> [YOUR TASK]
Look through the data below and, wherever a line carries the word "未指定の場合", please copy that line.

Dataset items

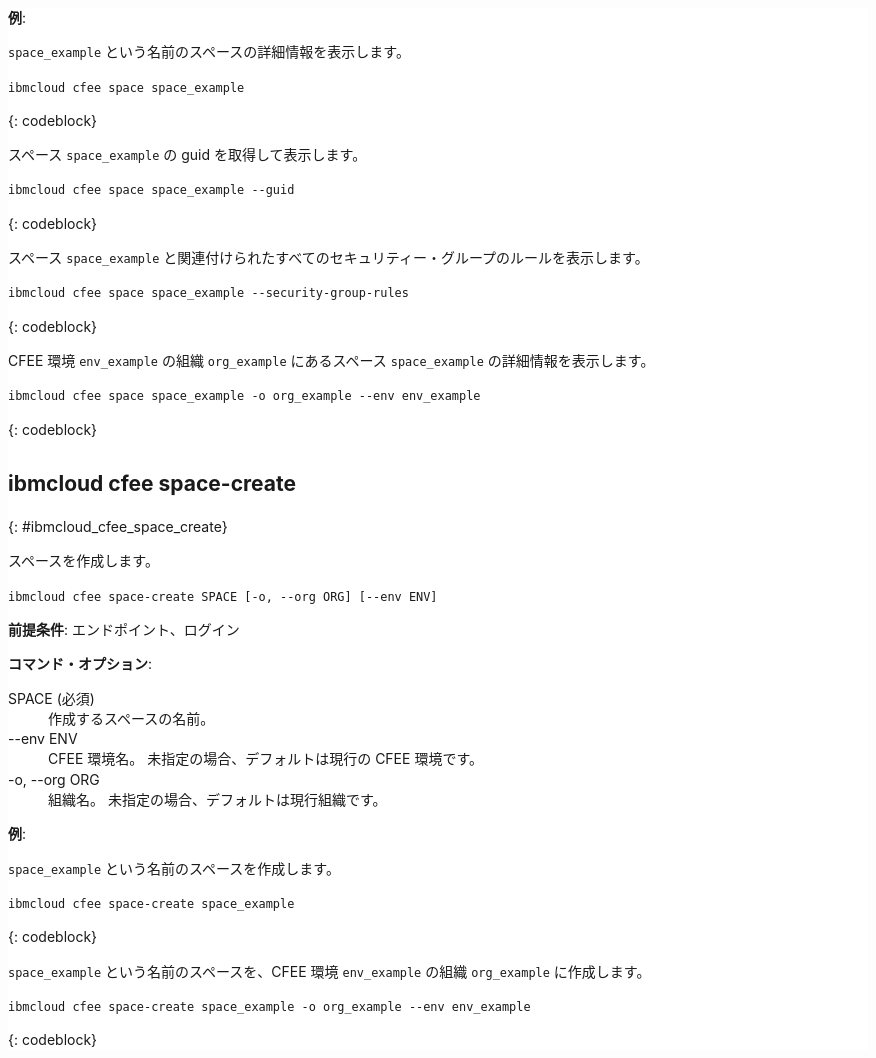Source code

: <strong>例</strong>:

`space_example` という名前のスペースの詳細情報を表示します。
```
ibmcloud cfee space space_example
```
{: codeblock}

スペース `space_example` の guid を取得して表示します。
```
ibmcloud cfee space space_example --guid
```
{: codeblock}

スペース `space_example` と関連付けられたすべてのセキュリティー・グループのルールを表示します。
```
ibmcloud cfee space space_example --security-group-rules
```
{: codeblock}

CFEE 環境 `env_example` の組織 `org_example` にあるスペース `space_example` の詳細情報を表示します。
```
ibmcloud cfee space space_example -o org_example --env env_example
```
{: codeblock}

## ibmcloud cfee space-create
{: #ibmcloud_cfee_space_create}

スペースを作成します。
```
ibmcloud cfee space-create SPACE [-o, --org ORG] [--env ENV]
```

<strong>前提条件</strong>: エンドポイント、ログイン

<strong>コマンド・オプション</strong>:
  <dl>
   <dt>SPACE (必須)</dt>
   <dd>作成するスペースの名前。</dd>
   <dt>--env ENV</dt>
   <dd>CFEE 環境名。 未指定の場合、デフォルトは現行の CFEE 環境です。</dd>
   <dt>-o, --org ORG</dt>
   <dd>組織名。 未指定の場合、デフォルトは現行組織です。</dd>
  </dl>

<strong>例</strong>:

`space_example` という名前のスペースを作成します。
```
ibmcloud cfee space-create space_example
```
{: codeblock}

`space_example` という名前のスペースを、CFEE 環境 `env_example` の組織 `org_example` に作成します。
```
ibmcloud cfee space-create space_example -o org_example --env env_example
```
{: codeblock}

---

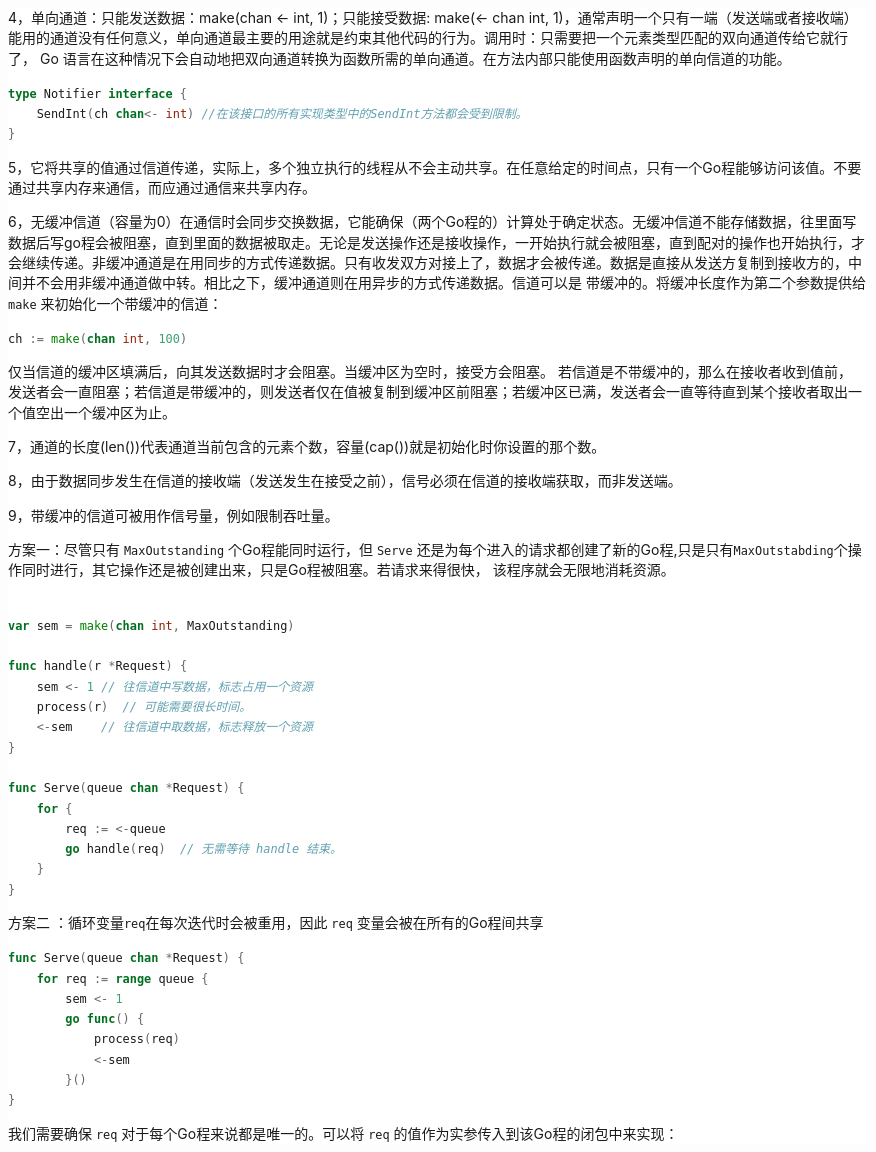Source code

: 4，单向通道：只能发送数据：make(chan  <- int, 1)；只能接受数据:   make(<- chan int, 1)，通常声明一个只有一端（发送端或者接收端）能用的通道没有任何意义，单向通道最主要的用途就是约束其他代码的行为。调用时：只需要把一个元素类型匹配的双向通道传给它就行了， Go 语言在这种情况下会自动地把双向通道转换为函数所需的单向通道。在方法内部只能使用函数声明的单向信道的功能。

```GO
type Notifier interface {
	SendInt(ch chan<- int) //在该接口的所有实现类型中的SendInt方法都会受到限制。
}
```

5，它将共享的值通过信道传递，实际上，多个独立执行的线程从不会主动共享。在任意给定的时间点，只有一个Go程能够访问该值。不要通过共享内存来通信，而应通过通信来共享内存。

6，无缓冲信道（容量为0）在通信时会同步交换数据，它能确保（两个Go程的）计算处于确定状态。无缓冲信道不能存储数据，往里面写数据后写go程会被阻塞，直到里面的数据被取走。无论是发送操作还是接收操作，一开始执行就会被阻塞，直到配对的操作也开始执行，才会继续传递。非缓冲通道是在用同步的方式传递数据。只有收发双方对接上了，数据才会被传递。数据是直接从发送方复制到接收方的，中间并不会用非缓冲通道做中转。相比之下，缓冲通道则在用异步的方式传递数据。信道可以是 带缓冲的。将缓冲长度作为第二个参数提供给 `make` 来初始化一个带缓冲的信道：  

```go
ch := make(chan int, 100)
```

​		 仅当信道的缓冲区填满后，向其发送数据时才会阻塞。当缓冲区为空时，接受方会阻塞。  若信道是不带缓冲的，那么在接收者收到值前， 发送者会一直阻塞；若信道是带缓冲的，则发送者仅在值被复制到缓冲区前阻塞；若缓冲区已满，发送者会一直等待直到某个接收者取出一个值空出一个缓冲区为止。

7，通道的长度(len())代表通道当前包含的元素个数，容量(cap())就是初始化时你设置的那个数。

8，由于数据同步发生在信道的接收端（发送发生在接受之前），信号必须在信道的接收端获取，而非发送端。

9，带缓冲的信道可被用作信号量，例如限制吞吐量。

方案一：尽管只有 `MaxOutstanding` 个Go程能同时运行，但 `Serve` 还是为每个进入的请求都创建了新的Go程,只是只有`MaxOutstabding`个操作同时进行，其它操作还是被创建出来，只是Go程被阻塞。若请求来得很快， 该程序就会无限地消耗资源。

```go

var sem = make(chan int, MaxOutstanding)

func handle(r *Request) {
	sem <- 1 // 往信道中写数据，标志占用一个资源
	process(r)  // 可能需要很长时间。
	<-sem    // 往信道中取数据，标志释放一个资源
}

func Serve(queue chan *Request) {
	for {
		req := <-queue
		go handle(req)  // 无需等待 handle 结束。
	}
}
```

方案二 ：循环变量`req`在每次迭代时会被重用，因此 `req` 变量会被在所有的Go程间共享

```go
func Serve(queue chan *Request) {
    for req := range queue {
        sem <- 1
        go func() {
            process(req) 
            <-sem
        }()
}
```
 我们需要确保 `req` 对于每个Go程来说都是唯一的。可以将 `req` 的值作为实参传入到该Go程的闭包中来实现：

> [ANSWER FOR THE TASK]
   <dd>CFEE 環境名。 未指定の場合、デフォルトは現行の CFEE 環境です。</dd>
   <dd>組織名。 未指定の場合、デフォルトは現行組織です。</dd>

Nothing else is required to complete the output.